When you think about it, silicon is at the base of every process that drives our world; it allows your bank to track your balances in real time, allows you to sit there and type notes as we talk, silicon is even what allowed you to call an Uber from the airport. The world’s largest manufacturer of Silicon reprogrammable chips is naturally steeped in processes and procedures. Franchising is such a process-driven world, and my background allows me to think in processes, workflows, and procedures for implementation. Beyond that, developing global alliances on behalf of Xilinx allowed me to hone my ability to understand people from various walks of life, cultural backgrounds, and ideals. Quickly identifying if disparate groups of people were ideal “fits” for us, from a strategic standpoint, prepared me to do the same thing in the franchise space.
Like most of us in franchising, certain parts of the space caught him by surprise. What caught him by surprise itself is also surprising, however.
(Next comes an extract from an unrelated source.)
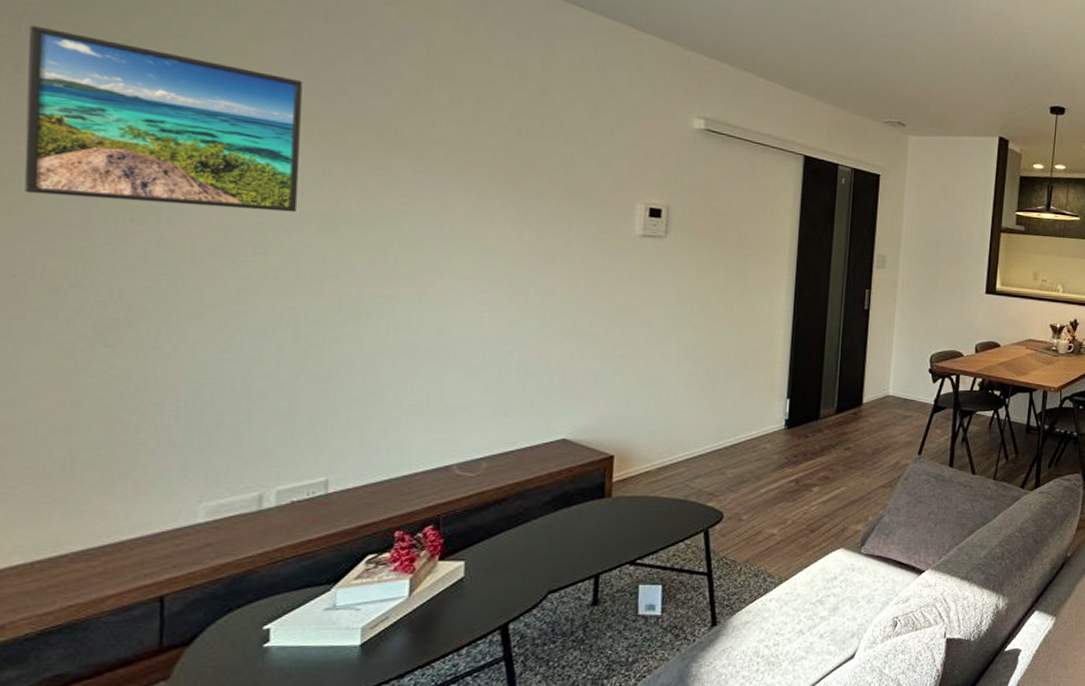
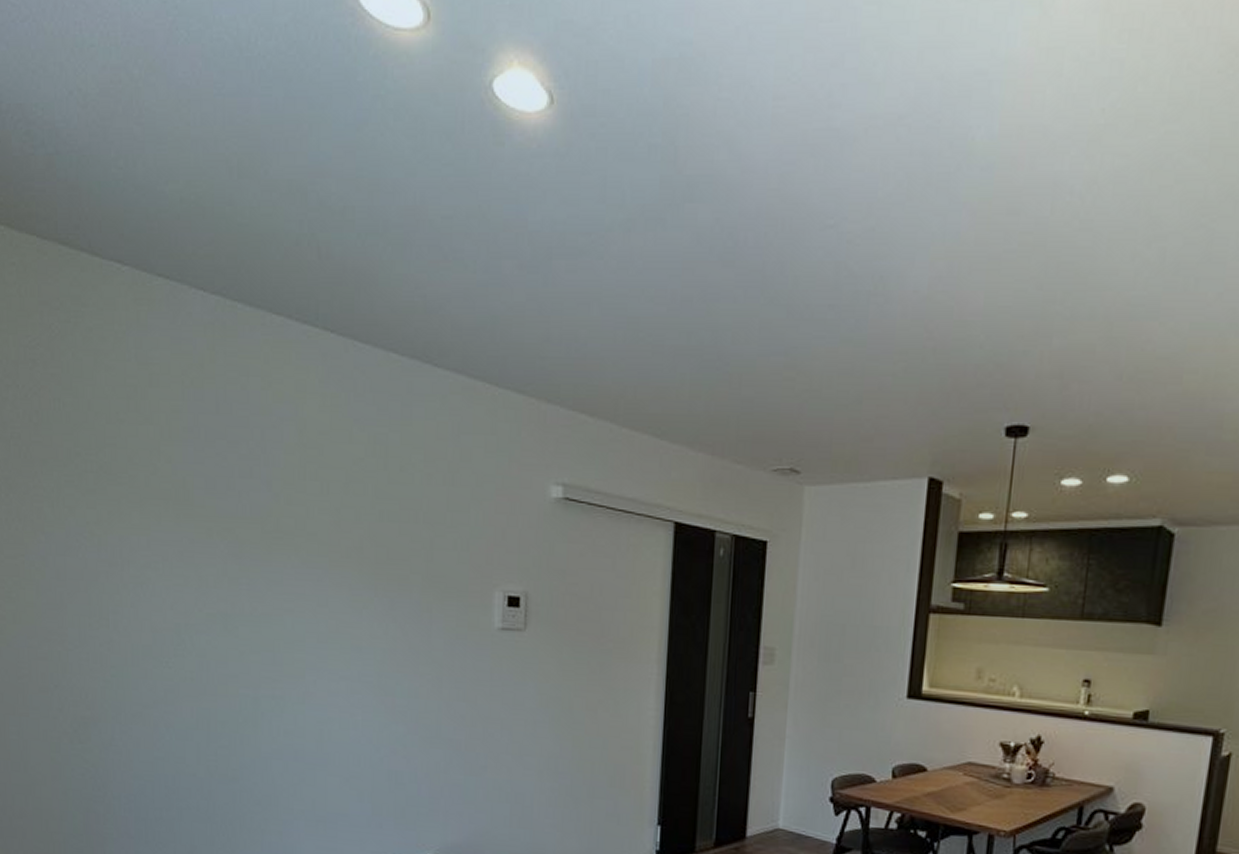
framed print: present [24,25,302,213] -> none [15,448,204,614]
I was on the bleeding edge of tech, so of course I realized the world changes fast. Knowing that the world changes fast and even seeing the changes in technology coming way before others is not at all the same as living in the middle of those changes every day. When I left, our partners at Xilinx were developing photo-stitching technology; a backbone component of self-parking applications and, eventually, autonomous driving. Now I am in the trenches and experiencing how, as an example, mass adoption of cloud computing allows young franchisors to have access to data that, even 5 years ago, only the big boys had. Knowing about change, even helping to implement change, is not the same as experiencing it day-to-day.
Now four years in Building Kidz has 26 schools open in 8 states and two countries, with more opening all the time. They have received extensive recognition, including being named a “Top Emerging Franchisor” by Franchise Gator and considered one of the “Top 100 new franchises”. Sanjay laughed when I asked for his advice for would-be or emerging franchisors.
I still feel like an emerging franchisor! I learn more about this industry and the responsibilities, frustrations, and joys of what we do, as well as the challenges of small business ownership, every single day. For advice? I guess the default answer to your question is ‘document everything’. I would say ‘assemble the right team, fast’. Make sure they are people who have experience in franchising and in business, and people who you want to break bread with. If you have the right team, they will tell you to document everything, along with a thousand other small pieces of advice, every day, that will keep you on the road to success. This hasn’t been easy, it still isn’t easy, but we couldn’t have made it to where we are without our internal team and external group of advisors.